Records for processing below:

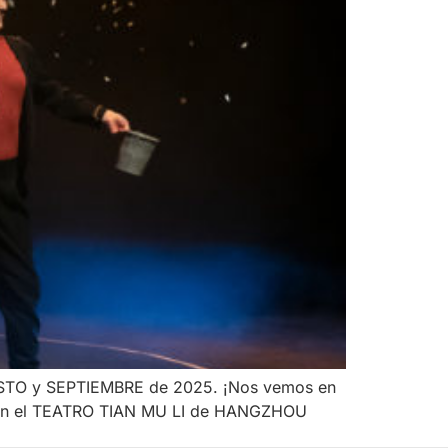
AGOSTO y SEPTIEMBRE de 2025. ¡Nos vemos en
io en el TEATRO TIAN MU LI de HANGZHOU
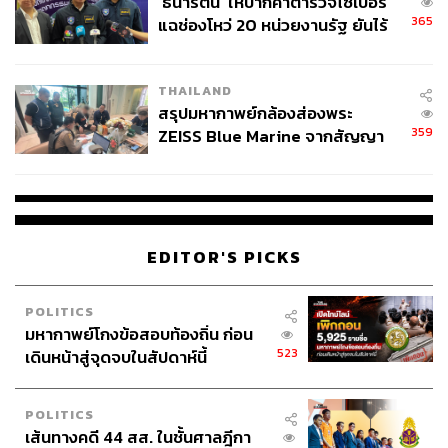
‘ธนารัตน์’ ให้ปากคำตำรวจไซเบอร์
365
แฉช่องโหว่ 20 หน่วยงานรัฐ ยันไร้
นัยทางการเมือง
THAILAND
สรุปมหากาพย์กล้องส่องพระ
359
ZEISS Blue Marine จากสัญญา
ผลิต 8.3 ล้าน สู่ข้อพิพาท ‘มา
เวลล์ฯ’ ฟ้อง ‘โทน บางแค’ ผิดนัด
จ่ายหนี้-แอบระบุแบรนด์
EDITOR'S PICKS
POLITICS
มหากาพย์โกงข้อสอบท้องถิ่น ก่อน
523
เดินหน้าสู่จุดจบในสัปดาห์นี้
POLITICS
เส้นทางคดี 44 สส. ในชั้นศาลฎีกา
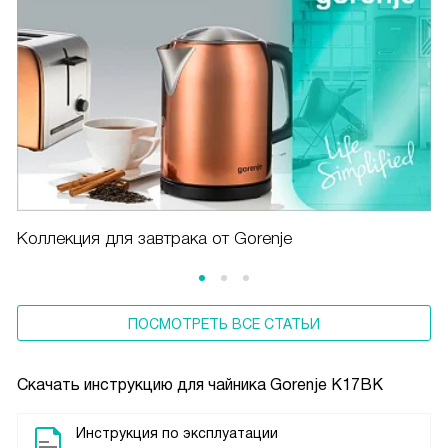
Коллекция для завтрака от Gorenje
ПОСМОТРЕТЬ ВСЕ СТАТЬИ
Скачать инструкцию для чайника
Gorenje K17BK
Инструкция по эксплуатации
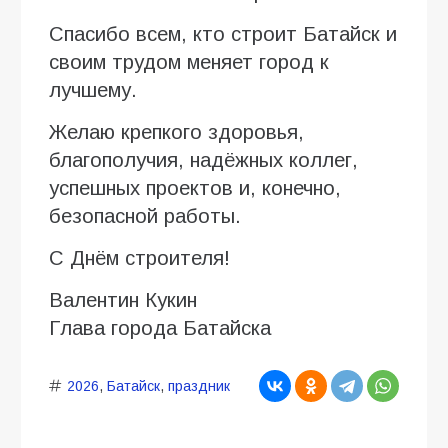
Спасибо всем, кто строит Батайск и
своим трудом меняет город к
лучшему.
Желаю крепкого здоровья,
благополучия, надёжных коллег,
успешных проектов и, конечно,
безопасной работы.
С Днём строителя!
Валентин Кукин
Глава города Батайска
2026
,
Батайск
,
праздник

End of Records for processing.

Reproduce the text from all of the items above, line for line and unchanged, leaving out the pictures.

AGOSTO y SEPTIEMBRE de 2025. ¡Nos vemos en
io en el TEATRO TIAN MU LI de HANGZHOU
‘ธนารัตน์’ ให้ปากคำตำรวจไซเบอร์
365
แฉช่องโหว่ 20 หน่วยงานรัฐ ยันไร้
นัยทางการเมือง
THAILAND
สรุปมหากาพย์กล้องส่องพระ
359
ZEISS Blue Marine จากสัญญา
ผลิต 8.3 ล้าน สู่ข้อพิพาท ‘มา
เวลล์ฯ’ ฟ้อง ‘โทน บางแค’ ผิดนัด
จ่ายหนี้-แอบระบุแบรนด์
EDITOR'S PICKS
POLITICS
มหากาพย์โกงข้อสอบท้องถิ่น ก่อน
523
เดินหน้าสู่จุดจบในสัปดาห์นี้
POLITICS
เส้นทางคดี 44 สส. ในชั้นศาลฎีกา
Коллекция для завтрака от Gorenje
ПОСМОТРЕТЬ ВСЕ СТАТЬИ
Скачать инструкцию для чайника
Gorenje K17BK
Инструкция по эксплуатации
Спасибо всем, кто строит Батайск и
своим трудом меняет город к
лучшему.
Желаю крепкого здоровья,
благополучия, надёжных коллег,
успешных проектов и, конечно,
безопасной работы.
С Днём строителя!
Валентин Кукин
Глава города Батайска
2026
,
Батайск
,
праздник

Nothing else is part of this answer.